I bambini rossi di Bisio
MILANO.Da sempre osservatore capace di ritrarre la nostra epoca con comicità graffiante e intelligente, Claudio Bisio torna in teatro con l'irresistibile e poetico 'I bambini sono di sinistra", ispirato a scritti di Michele Serra e Giorgio Terruzzi ed al concept-album del 1973, 'Storia di un impiegato, in cui Fabrizio De André rileggeva il'68 in modo amaro e disincantato. E' il racconto, quasi il diario, di un uomo come tanti, le cui pagine offrono uno scorcio sulla realtà quotidiana, buffa e drammatica, paradossale e frammentaria.
In un alternarsi molto gaberiano di parti recitate e momenti musicali, l'attore, diretto con mano leggera da Giorgio Gallione, si cala nei panni di un personaggio che decide di fare i conti con la propria vita. Incapace di raccapezzarsi nel mondo in cui vive ed irrimediabilmente in ritardo per prendere parte ai mutamenti della storia, è deluso di non aver partecipato pienamente alla contestazione del'68 e capace di farsi sfuggire pure l'appuntamento con il G8; perplesso nei confronti sia della destra sia della sinistra; pronto a rimproverare i figli soggiogati dalla tv, eppure vittima egli stesso della pubblicità e del consumismo... Di fronte all'insensato teatrino della politica contemporanea non trova di meglio che rifugiarsi nel sogno di una canzone.
Lo spettacolo scorre senza sbavature, unificando i testi - a tratti scritti più con la testa, che con il cuore - con il filo conduttore delle canzoni di De Andrè, animato da un Bisio che, su una scenografia essenziale (tavoli e sedie nere, un paio di specchi e mucchi di giornali), incalzato dalle ottime strumentiste del 'Quartetto Zelig" (Ilaria Bellia al violino, Ilaria Buzzone alla viola, Mariana Carli al violoncello, Francesca Rapetti al flauto), improvvisa (benissimo), recita (bene), canta (cosi cosi), fa sorridere e ridere, spaziando a ruota libera dalla strage di Capaci al consumismo esasperato, dalla politica americana, dall'andropausa all'omeopatia, dalla giungla delle tariffe telefoniche alla morte.
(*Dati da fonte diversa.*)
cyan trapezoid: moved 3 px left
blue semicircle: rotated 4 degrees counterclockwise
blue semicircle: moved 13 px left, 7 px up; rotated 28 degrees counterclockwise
E che chiude il monologo con un toccante epilogo, una sorta di poesia non in versi sui 'bambini che sono di sinistra": perché fanno i girotondi, perché tra il colore nero e il rosso preferiscono il secondo, perché se li criticano si offendono, perché non sanno cosa sia l'ordine e perché amano Babbo Natale che somiglia tanto a Carlo Marx. (f. cor.)
REPLICHE fino al 26 al Teatro Studio di Milano.